I really think the manufactures that are super engineering their speaker cabinets have recognize what I am saying above.  That is what these super rigid cabinets are doing.  They are efficiently and rapidly converting type 2 kinetic energy to heat.

For those us that don't want to pay more for our speakers than we did for our house, we are forced to look for products like the Townsend for a poor man's solution, and the reality is that we are going to have to try some different types to see (hear) what works best in our particular setting. 

 

@brownsfan  Good point. Type 4 (seismic) is part of type 3, and would be small in comparison. It would be nice to see an interview with a speaker maker that addressed these vibrational issues in these terms. 

@benzman  -- I love your description and it is certainly what I heard, especially: "My biggest takeaway from them are the space around the instruments and not only the depth of the stage but the actual placement of the players. Live recordings are especially impressive as you will hear the audience in front and the singer a few feet back and guitar player a couple more feet back and to the left  and the drummer 12 ft behind the singer but 8 ft behind the guitar player etc. I guess you would call it layering . 
All the other goodies apply, texture in vocals, improved bass control, etc."
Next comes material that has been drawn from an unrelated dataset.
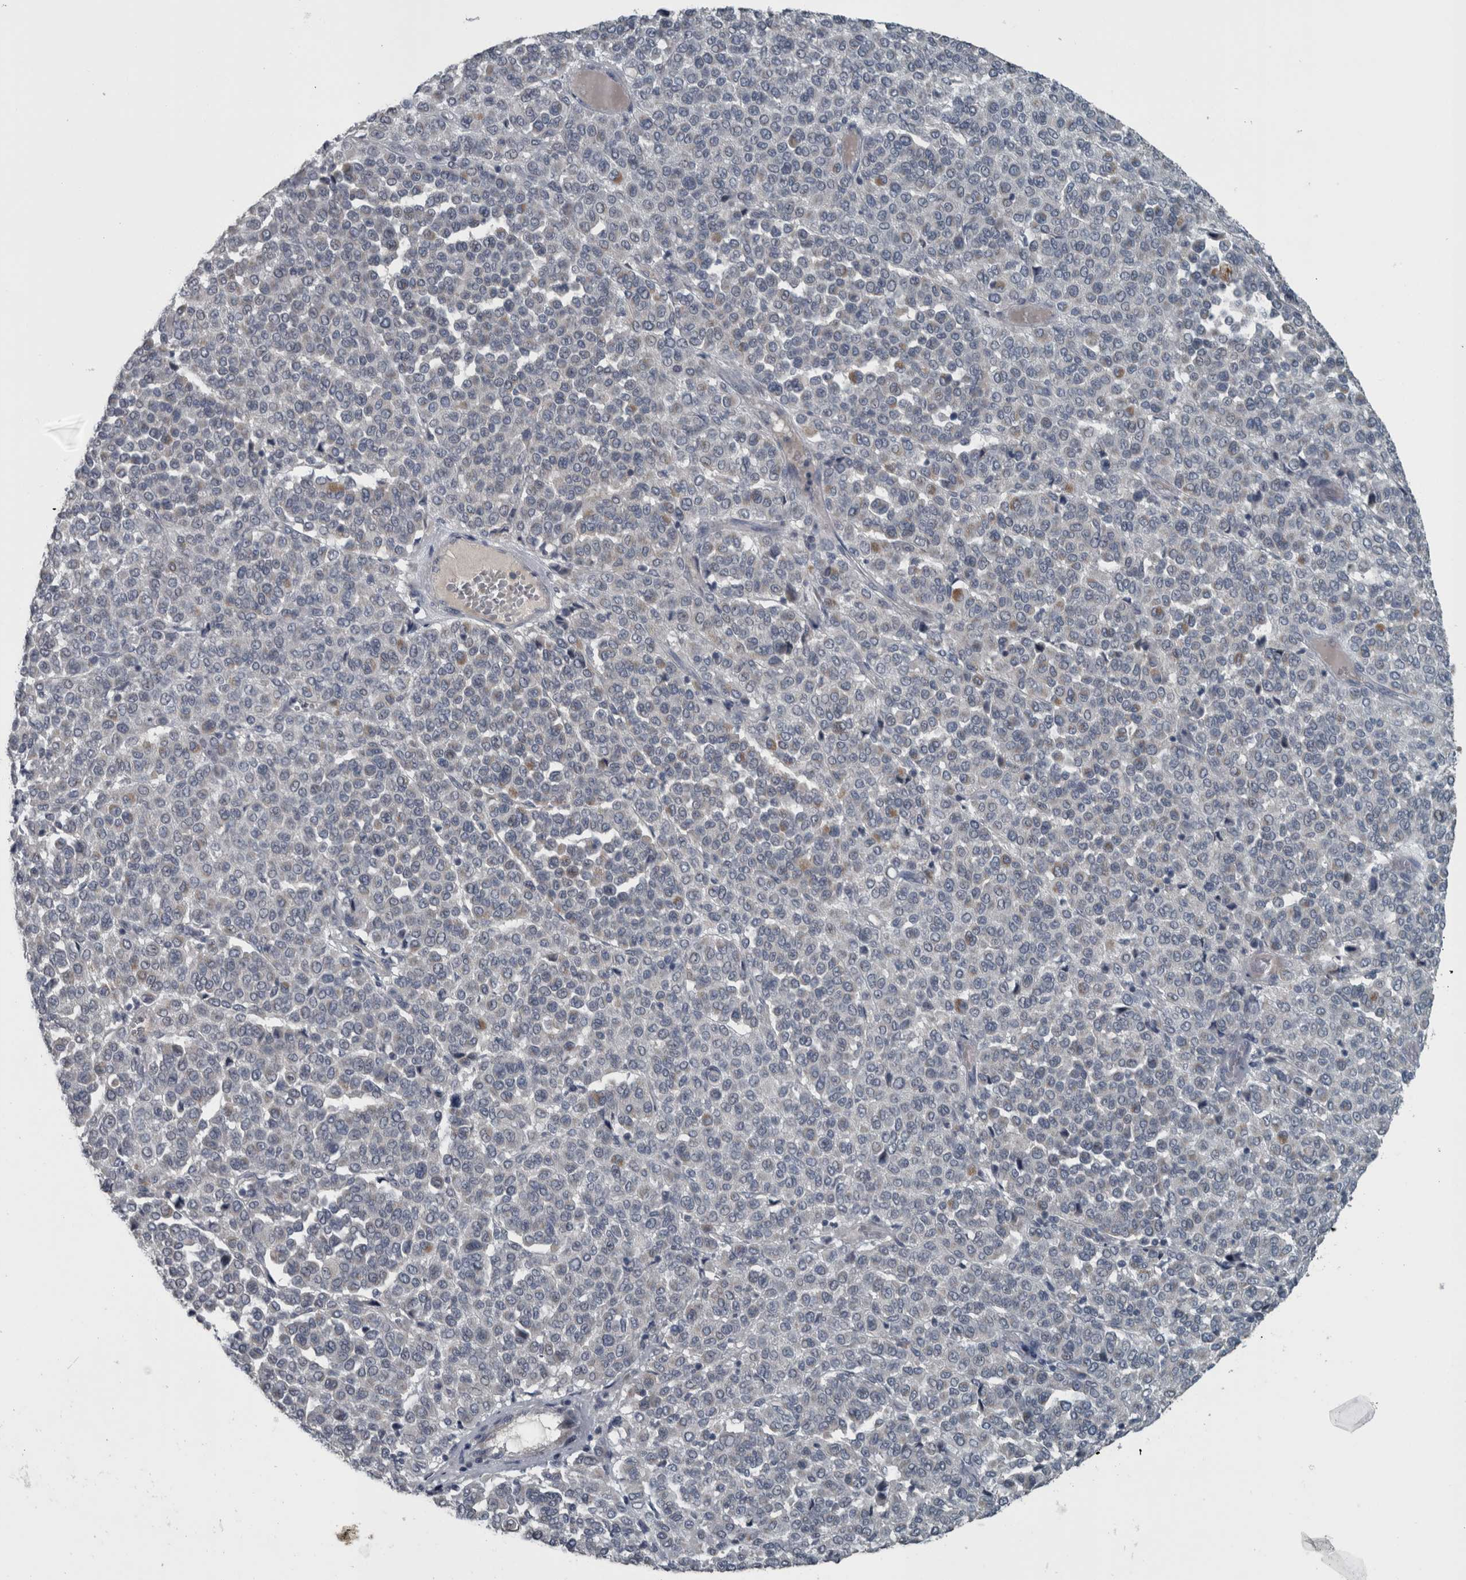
{"staining": {"intensity": "negative", "quantity": "none", "location": "none"}, "tissue": "melanoma", "cell_type": "Tumor cells", "image_type": "cancer", "snomed": [{"axis": "morphology", "description": "Malignant melanoma, Metastatic site"}, {"axis": "topography", "description": "Pancreas"}], "caption": "This micrograph is of melanoma stained with immunohistochemistry to label a protein in brown with the nuclei are counter-stained blue. There is no staining in tumor cells. Nuclei are stained in blue.", "gene": "KRT20", "patient": {"sex": "female", "age": 30}}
@hilde45 I agree regarding the desirability of having the manufacturers actually get down into the grass with consumers on the physics and their engineering answers to the physics.  Unfortunately, their first task is to retain a competitive edge in a competitive market.  So everything runs through the filter of how does this advance sales.  Nothing wrong with that.  That is how the free market operates.  Also, not all audiophiles are interested in understanding the science, indeed, some people are put off by excessively technical explanations. 

It is easier from me to get from St. Louis to the west coast than it was for Lewis and Clark.  The difference is entirely one of knowledge and understanding.  It is hard under the best of circumstances to get an audio system to really sing in our homes.      Starting from an understanding of those things that always must be true in every instance is very helpful.  That can take us a long way, but in the end, there are important things that can't be known by a home audio guy in sufficient detail to obviate the value of empiricism.  Sharing of knowledge and experience in this forum is really a somewhat efficient and cost effective way to mitigate the inefficiency inherent in pure empiricism.  OK, I've used up my daily quota of big words and need to shut up.